Identity ACL

The following recursive protos allow for arbitrary nesting of logical operators when constructing an EnclaveIdentityExpectation-based ACL. Such ACLs can be evaluated against a set of identities belonging to an enclave to make authorization decisions.

An ACL is represented by a top-level IdentityAclPredicate. A predicate can either be a singular EnclaveIdentityExpectation, or a nested IdentityAclGroup, which contains a list of predicates as well as a logical operator (OR, AND, or NOT):

  • An OR-group is satisfied if any of the embedded predicates are satisfied.
  • An AND-group is satisfied if all of the embedded predicates are satisfied.
  • A NOT-group is required to have only a single embedded predicate and is satisfied if the embedded predicate is not satisfied.
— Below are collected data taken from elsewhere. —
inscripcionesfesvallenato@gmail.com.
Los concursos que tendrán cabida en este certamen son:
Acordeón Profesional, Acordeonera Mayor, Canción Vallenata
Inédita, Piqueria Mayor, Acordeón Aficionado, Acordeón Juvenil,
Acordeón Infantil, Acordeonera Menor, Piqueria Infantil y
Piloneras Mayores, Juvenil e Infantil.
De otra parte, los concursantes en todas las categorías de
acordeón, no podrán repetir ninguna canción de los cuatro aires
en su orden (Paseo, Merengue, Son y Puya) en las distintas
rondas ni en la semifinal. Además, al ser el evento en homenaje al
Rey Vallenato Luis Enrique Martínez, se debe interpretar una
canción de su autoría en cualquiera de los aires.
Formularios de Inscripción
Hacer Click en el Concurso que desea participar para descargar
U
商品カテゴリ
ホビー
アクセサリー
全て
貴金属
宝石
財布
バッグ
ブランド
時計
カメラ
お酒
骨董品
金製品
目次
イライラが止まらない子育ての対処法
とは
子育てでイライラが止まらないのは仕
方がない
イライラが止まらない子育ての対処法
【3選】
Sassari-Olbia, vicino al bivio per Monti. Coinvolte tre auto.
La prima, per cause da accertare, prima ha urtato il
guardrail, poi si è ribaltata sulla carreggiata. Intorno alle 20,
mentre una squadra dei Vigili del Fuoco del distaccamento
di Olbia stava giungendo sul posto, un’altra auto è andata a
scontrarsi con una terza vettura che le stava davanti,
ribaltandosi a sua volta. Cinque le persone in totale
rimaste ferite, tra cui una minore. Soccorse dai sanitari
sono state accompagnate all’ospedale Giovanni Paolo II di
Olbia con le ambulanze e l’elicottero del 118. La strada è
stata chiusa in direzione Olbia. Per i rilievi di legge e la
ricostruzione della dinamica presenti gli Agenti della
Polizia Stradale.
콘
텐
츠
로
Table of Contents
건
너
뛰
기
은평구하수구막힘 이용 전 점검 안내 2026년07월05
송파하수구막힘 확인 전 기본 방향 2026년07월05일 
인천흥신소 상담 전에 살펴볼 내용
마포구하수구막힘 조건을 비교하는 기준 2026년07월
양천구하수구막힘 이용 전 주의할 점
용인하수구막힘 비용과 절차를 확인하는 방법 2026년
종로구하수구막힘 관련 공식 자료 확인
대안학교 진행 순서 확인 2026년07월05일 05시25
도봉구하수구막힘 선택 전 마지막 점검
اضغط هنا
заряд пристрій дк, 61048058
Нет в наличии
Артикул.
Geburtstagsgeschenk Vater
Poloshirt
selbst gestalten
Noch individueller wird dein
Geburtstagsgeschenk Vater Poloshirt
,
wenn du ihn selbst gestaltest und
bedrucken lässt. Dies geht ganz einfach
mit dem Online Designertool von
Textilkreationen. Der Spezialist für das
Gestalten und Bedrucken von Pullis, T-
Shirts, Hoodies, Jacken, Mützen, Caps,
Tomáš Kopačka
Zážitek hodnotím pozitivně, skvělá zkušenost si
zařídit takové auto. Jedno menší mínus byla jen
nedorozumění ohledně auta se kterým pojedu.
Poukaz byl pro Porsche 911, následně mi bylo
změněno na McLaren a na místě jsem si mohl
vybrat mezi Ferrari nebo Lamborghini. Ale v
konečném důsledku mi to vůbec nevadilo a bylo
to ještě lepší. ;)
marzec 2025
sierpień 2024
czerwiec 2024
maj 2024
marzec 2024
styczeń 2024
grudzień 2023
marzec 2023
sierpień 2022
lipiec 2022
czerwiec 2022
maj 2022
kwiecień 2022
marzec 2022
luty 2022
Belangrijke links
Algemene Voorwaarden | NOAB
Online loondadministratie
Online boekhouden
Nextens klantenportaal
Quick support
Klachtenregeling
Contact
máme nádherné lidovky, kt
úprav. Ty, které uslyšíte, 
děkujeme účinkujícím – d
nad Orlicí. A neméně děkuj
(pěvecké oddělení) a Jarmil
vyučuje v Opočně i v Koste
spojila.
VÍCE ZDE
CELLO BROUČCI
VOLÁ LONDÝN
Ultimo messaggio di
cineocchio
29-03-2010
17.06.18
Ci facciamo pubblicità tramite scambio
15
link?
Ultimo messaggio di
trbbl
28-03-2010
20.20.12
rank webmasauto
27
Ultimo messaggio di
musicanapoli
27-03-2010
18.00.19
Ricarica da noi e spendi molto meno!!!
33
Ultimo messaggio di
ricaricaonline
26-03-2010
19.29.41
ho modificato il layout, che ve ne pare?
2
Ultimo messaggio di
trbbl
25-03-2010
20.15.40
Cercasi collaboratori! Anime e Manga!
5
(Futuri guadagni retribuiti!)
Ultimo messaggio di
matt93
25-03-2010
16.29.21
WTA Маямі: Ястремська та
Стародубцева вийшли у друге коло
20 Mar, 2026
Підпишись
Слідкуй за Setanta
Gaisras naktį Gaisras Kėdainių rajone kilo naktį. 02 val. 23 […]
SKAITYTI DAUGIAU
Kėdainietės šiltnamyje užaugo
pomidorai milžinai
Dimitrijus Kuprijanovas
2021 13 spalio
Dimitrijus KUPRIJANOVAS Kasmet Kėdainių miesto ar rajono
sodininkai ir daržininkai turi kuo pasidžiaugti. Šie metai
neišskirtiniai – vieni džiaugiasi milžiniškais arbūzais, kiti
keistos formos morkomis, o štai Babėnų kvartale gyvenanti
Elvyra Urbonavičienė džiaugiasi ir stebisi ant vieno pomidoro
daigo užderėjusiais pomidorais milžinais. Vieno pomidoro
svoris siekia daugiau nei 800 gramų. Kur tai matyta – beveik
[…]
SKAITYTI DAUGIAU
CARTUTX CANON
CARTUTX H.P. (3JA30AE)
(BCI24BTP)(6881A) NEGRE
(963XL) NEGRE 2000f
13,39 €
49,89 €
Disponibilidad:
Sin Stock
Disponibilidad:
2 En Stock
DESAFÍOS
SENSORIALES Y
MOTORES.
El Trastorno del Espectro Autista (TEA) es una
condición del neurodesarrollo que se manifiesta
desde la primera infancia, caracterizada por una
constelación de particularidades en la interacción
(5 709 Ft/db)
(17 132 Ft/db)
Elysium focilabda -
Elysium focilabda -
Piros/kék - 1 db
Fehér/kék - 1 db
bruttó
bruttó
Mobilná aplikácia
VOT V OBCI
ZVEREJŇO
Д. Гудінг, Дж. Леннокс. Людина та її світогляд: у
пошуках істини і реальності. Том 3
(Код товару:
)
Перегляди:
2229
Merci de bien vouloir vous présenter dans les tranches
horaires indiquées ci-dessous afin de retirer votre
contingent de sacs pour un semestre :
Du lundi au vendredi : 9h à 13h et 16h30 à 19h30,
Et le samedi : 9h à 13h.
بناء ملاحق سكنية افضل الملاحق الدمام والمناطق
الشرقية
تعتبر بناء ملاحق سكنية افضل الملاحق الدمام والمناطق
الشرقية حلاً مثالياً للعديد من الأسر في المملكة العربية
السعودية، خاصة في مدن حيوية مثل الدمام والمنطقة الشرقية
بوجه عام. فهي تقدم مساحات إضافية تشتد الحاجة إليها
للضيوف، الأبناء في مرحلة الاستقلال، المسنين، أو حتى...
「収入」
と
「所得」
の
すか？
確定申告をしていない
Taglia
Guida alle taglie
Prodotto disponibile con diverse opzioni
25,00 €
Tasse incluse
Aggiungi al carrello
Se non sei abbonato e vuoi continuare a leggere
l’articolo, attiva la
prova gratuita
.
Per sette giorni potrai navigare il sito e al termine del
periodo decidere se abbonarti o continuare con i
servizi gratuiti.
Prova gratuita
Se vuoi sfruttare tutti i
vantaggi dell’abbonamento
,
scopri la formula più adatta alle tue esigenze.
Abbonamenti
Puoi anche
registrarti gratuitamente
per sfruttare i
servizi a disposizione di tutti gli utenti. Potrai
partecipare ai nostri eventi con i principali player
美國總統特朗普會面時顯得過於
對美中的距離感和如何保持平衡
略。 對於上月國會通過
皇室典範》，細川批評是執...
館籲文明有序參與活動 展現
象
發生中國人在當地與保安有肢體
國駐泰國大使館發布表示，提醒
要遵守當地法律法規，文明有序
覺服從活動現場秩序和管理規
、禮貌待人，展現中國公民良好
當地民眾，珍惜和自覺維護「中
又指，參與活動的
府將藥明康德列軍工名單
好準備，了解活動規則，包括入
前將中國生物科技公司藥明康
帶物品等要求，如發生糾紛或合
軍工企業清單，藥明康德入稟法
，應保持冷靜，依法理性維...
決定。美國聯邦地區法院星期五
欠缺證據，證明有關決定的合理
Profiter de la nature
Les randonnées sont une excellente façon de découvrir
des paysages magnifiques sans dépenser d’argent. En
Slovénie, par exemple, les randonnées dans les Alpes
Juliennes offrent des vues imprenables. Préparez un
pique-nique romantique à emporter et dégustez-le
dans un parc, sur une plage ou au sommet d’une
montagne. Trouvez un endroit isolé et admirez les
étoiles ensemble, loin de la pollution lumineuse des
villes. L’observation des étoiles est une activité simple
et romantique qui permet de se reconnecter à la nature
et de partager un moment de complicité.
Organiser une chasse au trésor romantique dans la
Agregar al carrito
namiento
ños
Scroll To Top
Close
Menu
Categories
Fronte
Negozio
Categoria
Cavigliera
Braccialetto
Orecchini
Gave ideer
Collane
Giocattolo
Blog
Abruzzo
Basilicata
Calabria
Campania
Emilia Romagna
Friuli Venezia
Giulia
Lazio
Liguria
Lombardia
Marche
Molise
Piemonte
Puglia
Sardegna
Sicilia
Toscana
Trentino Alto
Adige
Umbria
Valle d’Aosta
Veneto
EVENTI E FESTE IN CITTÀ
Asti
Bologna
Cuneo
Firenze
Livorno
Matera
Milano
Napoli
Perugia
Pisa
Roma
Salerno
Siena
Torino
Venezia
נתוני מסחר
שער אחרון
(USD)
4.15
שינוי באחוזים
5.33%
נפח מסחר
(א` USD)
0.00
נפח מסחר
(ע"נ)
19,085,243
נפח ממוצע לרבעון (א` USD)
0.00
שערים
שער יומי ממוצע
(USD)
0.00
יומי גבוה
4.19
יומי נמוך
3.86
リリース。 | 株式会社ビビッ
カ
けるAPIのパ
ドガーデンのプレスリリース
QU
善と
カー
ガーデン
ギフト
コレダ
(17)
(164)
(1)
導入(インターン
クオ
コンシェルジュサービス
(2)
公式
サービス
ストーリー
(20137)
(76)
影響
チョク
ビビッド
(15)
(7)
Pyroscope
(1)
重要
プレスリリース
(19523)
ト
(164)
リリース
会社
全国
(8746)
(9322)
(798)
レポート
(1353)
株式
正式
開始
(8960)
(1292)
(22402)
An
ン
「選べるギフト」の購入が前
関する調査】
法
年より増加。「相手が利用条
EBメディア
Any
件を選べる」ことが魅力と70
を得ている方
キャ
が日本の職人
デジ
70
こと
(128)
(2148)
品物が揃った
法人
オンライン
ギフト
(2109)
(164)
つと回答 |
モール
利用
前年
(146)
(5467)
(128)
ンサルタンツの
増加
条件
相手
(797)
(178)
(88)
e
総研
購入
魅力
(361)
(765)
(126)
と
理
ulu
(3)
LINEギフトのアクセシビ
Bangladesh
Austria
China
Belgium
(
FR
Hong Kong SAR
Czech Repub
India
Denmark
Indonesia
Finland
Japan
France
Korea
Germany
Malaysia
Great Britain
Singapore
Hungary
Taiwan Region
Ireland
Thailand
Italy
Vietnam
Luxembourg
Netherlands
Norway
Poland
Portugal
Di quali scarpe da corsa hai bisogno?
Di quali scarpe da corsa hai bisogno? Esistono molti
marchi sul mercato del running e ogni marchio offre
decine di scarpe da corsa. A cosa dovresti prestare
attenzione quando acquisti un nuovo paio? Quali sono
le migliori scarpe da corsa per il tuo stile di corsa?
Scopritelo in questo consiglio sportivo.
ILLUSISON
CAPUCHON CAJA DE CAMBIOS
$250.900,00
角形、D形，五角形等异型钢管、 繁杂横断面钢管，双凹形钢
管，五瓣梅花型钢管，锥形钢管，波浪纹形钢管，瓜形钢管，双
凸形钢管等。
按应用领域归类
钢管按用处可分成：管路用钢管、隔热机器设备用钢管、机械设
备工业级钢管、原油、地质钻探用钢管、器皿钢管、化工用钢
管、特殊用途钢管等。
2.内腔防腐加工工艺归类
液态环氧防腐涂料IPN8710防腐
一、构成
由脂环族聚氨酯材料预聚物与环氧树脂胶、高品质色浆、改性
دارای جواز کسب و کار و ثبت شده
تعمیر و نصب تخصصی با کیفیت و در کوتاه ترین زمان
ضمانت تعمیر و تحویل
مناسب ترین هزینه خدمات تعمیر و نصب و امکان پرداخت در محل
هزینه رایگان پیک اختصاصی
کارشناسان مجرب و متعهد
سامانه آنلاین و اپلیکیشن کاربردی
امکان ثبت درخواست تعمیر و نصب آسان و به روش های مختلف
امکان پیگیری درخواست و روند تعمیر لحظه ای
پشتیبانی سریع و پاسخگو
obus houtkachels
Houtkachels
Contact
An EnclaveIdentityExpectation predicate is satisfied if it is matched by any of a given set of enclave identities.


Represents either a group of predicates or a single expectation.

Field Type Description Required
acl_group IdentityAclGroup (oneof) No
expectation EnclaveIdentityExpectation (oneof) No


Represents a group of ACL predicates.

Field Type Description Required
predicates IdentityAclPredicate[]

The predicates that make up this group. Must be non-empty.

type GroupType

The type of this ACL group.



Possible logical operators to use when evaluating the results of matching |predicates| against a set of identities.

Name Description

Evaluates to true iff any predicates match.


Evaluates to true iff all predicates match.


Evaluates to true iff no predicates match. |predicates| must have exactly one element.